Smoke alarms and their locations

The law says a smoke alarm must be fitted on every storey where at least one room is used wholly or partly as living accommodation of any kind. For the purposes of this definition halls and landings are included.

On any floor sub-divided into separate units occupied by multiple tenants, an alarm should be fitted in each unit, but a communal one on a landing outside the flats on the same floor is also acceptable.

If a flat itself is on more than one storey, alarms should be fitted on all floors. The rules point out that it is crucial to position the alarm where it can be heard by everyone on that particular storey.

Although the regulations don’t specify what type of alarm should be fitted, it’s suggested that the best option would be for a hard-wired type so that the batteries can’t be removed rendering the alarms useless. Stand-alone types are acceptable, but it’s recommended that models with a 10-year battery life should be chosen.

Placement tips

  • If there is one alarm per floor, best practice suggests that the downstairs hallway should have an optical smoke alarm, and that the other floors should have ionisation smoke alarms.
  • Make sure the alarm can be heard from all bedrooms
  • Put alarms at least 30cms from walls
  • Put alarms at least 30cms away form light fittings or other ceiling fittings

Carbon Monoxide alarms

From October 1st 2015 every property, occupied under licence or tenancy, with an appliance that burns solid fuel must have a carbon monoxide detector in the same room as the appliance. This covers:

  • Open fires
  • Wood burners
  • Agas

Before October 1st it was a requirement of Building Regulations that Carbon Monoxide detectors had to be fitted whenever new appliances like this were installed. Crucially, the new law has been extended to cover rooms that already have solid fuel-burning appliances, all of which are required have detectors installed.

Placement tips

Carbon Monoxide detectors should be placed:

  • Between two and four metres away from the appliance
  • About 1.5 metres from the floor
  • Away from door and windows
  • Where they can be heard from all bedrooms

Checking detectors

The Regulations make it plain that it is the landlord’s responsibility to ensure detectors are fitted and working at the start of any new tenancy on or after October 1st 2015.

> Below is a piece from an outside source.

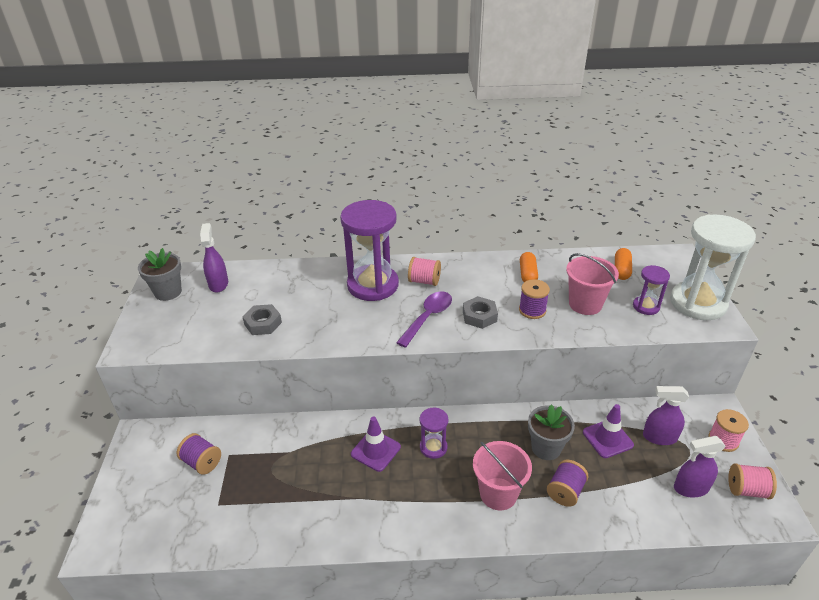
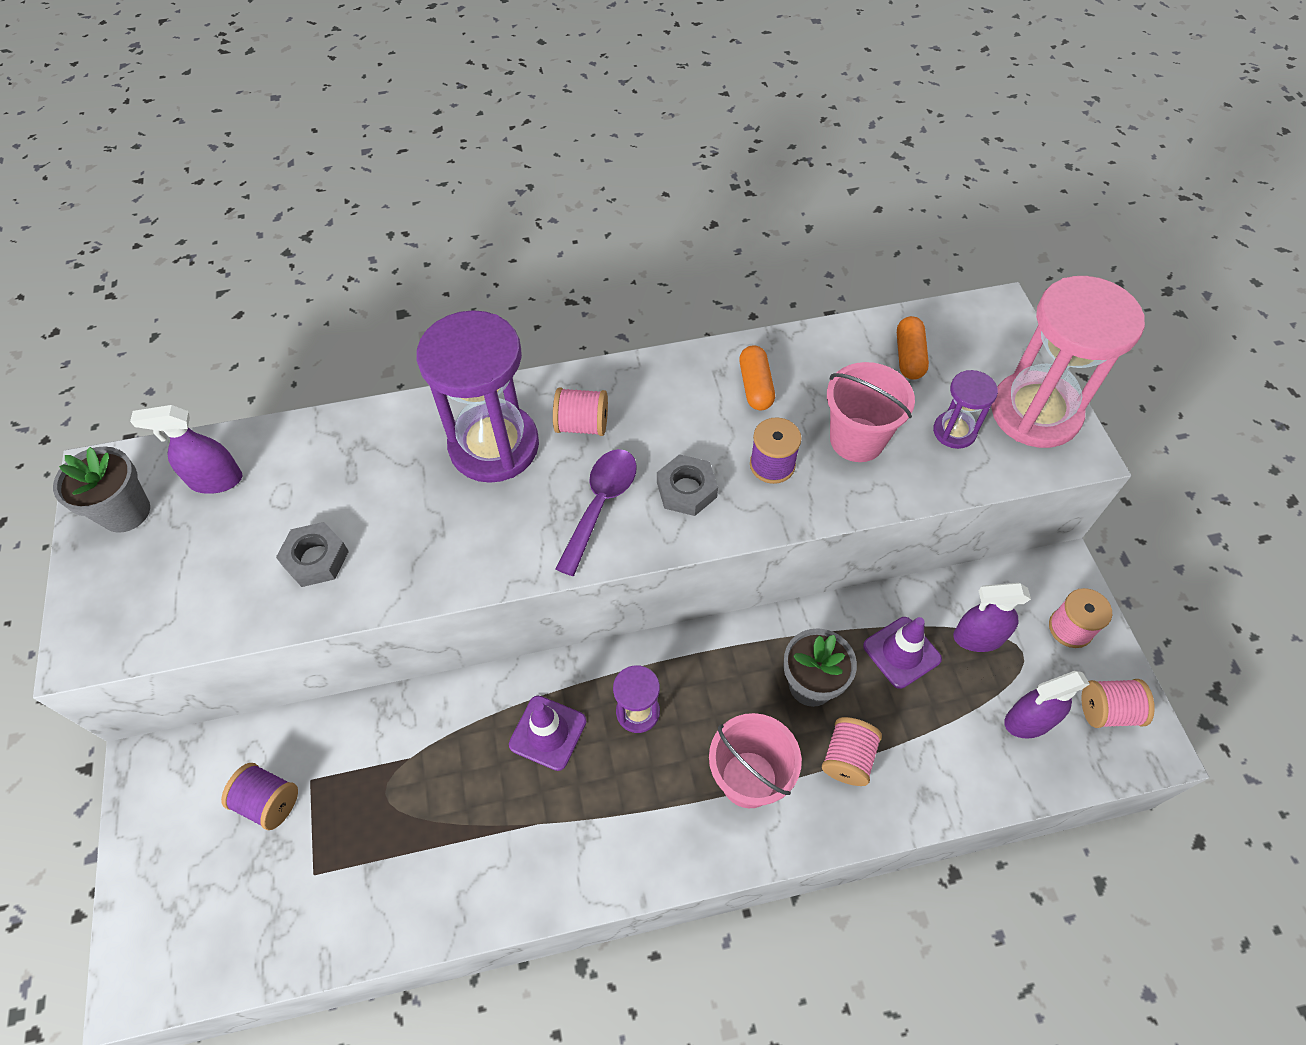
camera: 10 degrees left, 20 degrees up
(218, 284) = (215, 480): purple spray bottle -> purple spray bottle turned 75 degrees counterclockwise
(565, 491) = (847, 758): purple spool -> pink spool
(697, 303) = (1035, 412): white hourglass -> pink hourglass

However, the Regulations exclude:

  • Tenancies where the agreement was reached before that date
  • A new tenancy involving the same landlord and tenant in the same premises, starting at the end of an existing tenancy
  • Periodic statutory tenancy at the end of a fixed-term shorthold tenancy

This means that there is no legal duty to check the alarm in any of those circumstances, but we would suggest it provides an opportunity to do so for peace of mind of both tenant and landlord, and satisfies an ongoing requirement to see that the detectors are working. The Regulations say that this must be done by the landlord or someone on their behalf. This would usually be the tenant.

It is good practice to have a simple document that can be signed by tenant and landlord to say a) that the alarms were fitted and working at the start of the tenancy, and b) that the responsibility for testing falls on the tenant, even though rectifying faults is the landlord’s responsibility.

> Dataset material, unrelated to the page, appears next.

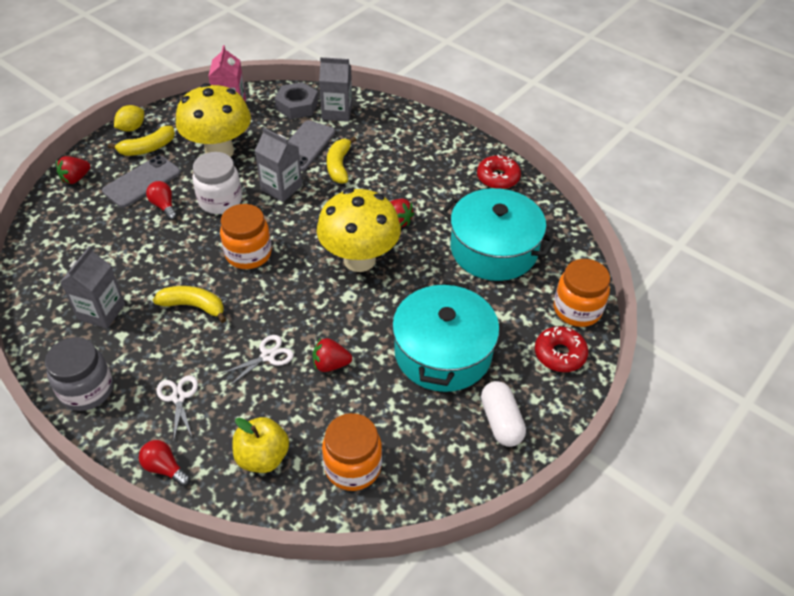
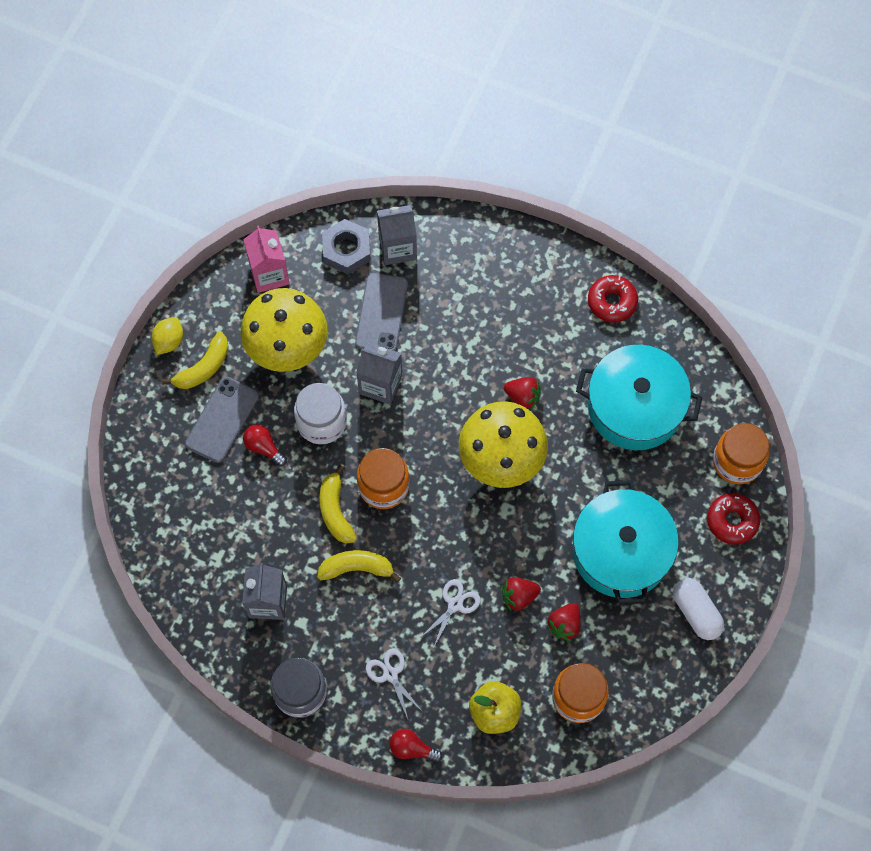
camera: 15 degrees left, 20 degrees up
(76, 178) = (145, 436): red strawberry -> red strawberry (564, 624)
(339, 166) = (431, 333): yellow banana -> yellow banana (335, 511)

These Regulations will be enforced by local authorities. When a local authority believes a landlord in its area is not complying with the law it has 21 days to serve a remedial notice. This will tell the landlord what needs to be done, and give him or her 28 days to do it, or to explain why it hasn’t been done. In the latter case, the landlord is required to show that reasonable attempts have been made to comply, and indicate why they failed.

For example, the tenant might have refused them access. If the local authority believes the landlord has failed to comply, it has six months to impose a penalty charge of up to £5,000.